Configuration of the timespan of the items to include in scanning. Currently only supported when inspecting Cloud Storage and BigQuery.

JSON representation
{ "startTime": string, "endTime": string, "timestampField": { object (`FieldId`) }, "enableAutoPopulationOfTimespanConfig": boolean }

Fields
`startTime`	`string (Timestamp format)` Exclude files, tables, or rows older than this value. If not set, no lower time limit is applied. Uses RFC 3339, where generated output will always be Z-normalized and uses 0, 3, 6 or 9 fractional digits. Offsets other than "Z" are also accepted. Examples: `"2014-10-02T15:01:23Z"`, `"2014-10-02T15:01:23.045123456Z"` or `"2014-10-02T15:01:23+05:30"`.

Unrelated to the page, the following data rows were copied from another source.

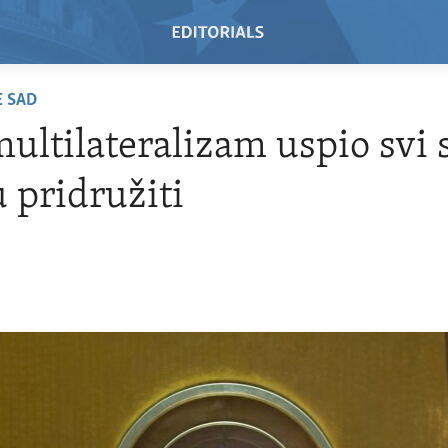
E SAD
multilateralizam uspio svi 
u pridružiti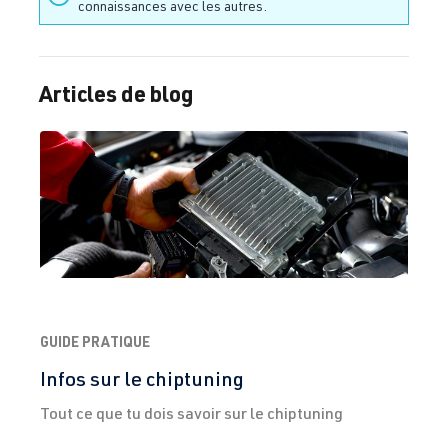
(213 kW)
connaissances avec les autres.
2.0 TFSI
Golf
VII (Type AU)
(EA888 Gen.
| Année
Articles de blog
3)
2012-2019
CJXE
| 265 ch
(195 kW)
2.0 TFSI
Golf
VII (Type AU)
(EA888 Gen.
| Année
3)
2012-2019
CJXG
| 310 ch
(228 kW)
GUIDE PRATIQUE
Infos sur le chiptuning
2.0 TFSI
Golf
VII (Type AU)
(EA888 Gen.
| Année
Tout ce que tu dois savoir sur le chiptuning
3)
2012-2019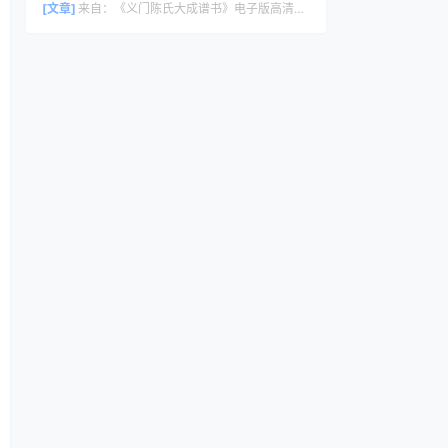
[文章]
来自：
《义门陈氏大成谱书》电子版高清全册｜家谱PDF下载+免费在线阅读｜官方正版无水印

`endTime`	`string (Timestamp format)` Exclude files, tables, or rows newer than this value. If not set, no upper time limit is applied. Uses RFC 3339, where generated output will always be Z-normalized and uses 0, 3, 6 or 9 fractional digits. Offsets other than "Z" are also accepted. Examples: `"2014-10-02T15:01:23Z"`, `"2014-10-02T15:01:23.045123456Z"` or `"2014-10-02T15:01:23+05:30"`.
`timestampField`	`object (FieldId)` Specification of the field containing the timestamp of scanned items. Used for data sources like Datastore and BigQuery. For BigQuery If this value is not specified and the table was modified between the given start and end times, the entire table will be scanned. If this value is specified, then rows are filtered based on the given start and end times. Rows with a `NULL` value in the provided BigQuery column are skipped. Valid data types of the provided BigQuery column are: `INTEGER`, `DATE`, `TIMESTAMP`, and `DATETIME`. If your BigQuery table is partitioned at ingestion time, you can use any of the following pseudo-columns as your timestamp field. When used with Cloud DLP, these pseudo-column names are case sensitive. `_PARTITIONTIME` `_PARTITIONDATE` `_PARTITION_LOAD_TIME` For Datastore If this value is specified, then entities are filtered based on the given start and end times. If an entity does not contain the provided timestamp property or contains empty or invalid values, then it is included. Valid data types of the provided timestamp property are: `TIMESTAMP`. See the known issue related to this operation.
`enableAutoPopulationOfTimespanConfig`	`boolean` When the job is started by a JobTrigger we will automatically figure out a valid startTime to avoid scanning files that have not been modified since the last time the JobTrigger executed. This will be based on the time of the execution of the last run of the JobTrigger or the timespan endTime used in the last run of the JobTrigger. For BigQuery Inspect jobs triggered by automatic population will scan data that is at least three hours old when the job starts. This is because streaming buffer rows are not read during inspection and reading up to the current timestamp will result in skipped rows. See the known issue related to this operation.